═══ RECORDED DATA ═══
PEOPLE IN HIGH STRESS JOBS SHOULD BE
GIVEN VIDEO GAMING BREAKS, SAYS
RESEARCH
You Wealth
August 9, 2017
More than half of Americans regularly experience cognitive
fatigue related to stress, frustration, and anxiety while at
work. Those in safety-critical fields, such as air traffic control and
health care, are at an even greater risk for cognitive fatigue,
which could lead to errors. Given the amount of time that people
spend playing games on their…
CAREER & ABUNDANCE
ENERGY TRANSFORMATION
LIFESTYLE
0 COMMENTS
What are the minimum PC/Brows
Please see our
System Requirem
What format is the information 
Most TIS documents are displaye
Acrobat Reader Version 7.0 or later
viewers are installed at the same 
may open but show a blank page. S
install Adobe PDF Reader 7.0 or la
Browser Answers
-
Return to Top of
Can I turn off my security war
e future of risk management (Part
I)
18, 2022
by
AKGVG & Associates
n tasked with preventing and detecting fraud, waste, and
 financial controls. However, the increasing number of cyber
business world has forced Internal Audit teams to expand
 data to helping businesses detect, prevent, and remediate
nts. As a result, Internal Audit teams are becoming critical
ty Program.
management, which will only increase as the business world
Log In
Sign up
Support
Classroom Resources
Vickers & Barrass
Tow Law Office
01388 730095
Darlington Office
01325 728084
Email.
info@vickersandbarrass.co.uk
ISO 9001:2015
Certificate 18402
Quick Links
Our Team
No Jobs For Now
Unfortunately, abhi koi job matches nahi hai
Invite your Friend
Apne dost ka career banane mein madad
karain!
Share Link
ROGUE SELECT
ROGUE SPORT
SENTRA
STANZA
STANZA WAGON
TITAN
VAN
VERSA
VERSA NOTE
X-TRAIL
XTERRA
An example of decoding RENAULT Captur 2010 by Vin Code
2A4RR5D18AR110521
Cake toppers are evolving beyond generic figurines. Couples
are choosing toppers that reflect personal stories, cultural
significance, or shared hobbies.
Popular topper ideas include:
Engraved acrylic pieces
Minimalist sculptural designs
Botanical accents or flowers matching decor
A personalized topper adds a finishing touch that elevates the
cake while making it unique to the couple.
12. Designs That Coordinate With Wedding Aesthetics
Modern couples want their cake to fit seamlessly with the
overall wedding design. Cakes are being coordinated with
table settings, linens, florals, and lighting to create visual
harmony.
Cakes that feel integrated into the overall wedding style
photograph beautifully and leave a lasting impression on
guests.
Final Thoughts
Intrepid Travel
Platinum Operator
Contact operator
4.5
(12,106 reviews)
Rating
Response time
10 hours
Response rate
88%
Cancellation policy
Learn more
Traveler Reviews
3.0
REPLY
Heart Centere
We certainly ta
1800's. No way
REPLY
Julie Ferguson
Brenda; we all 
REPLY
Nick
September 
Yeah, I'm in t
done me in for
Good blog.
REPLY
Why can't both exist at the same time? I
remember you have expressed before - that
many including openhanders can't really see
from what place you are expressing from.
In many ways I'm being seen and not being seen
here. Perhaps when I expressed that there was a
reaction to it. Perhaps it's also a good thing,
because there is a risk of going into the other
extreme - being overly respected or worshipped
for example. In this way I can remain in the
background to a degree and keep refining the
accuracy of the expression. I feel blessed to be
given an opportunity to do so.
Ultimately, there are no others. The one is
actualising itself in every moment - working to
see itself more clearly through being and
═══
**PROMPT**: What are the lines, exactly as written above, from the line with "Invite your Friend" to the line with "Engraved acrylic pieces", both included? Output only those.

**TASK RESPONSE**:
Invite your Friend
Apne dost ka career banane mein madad
karain!
Share Link
ROGUE SELECT
ROGUE SPORT
SENTRA
STANZA
STANZA WAGON
TITAN
VAN
VERSA
VERSA NOTE
X-TRAIL
XTERRA
An example of decoding RENAULT Captur 2010 by Vin Code
2A4RR5D18AR110521
Cake toppers are evolving beyond generic figurines. Couples
are choosing toppers that reflect personal stories, cultural
significance, or shared hobbies.
Popular topper ideas include:
Engraved acrylic pieces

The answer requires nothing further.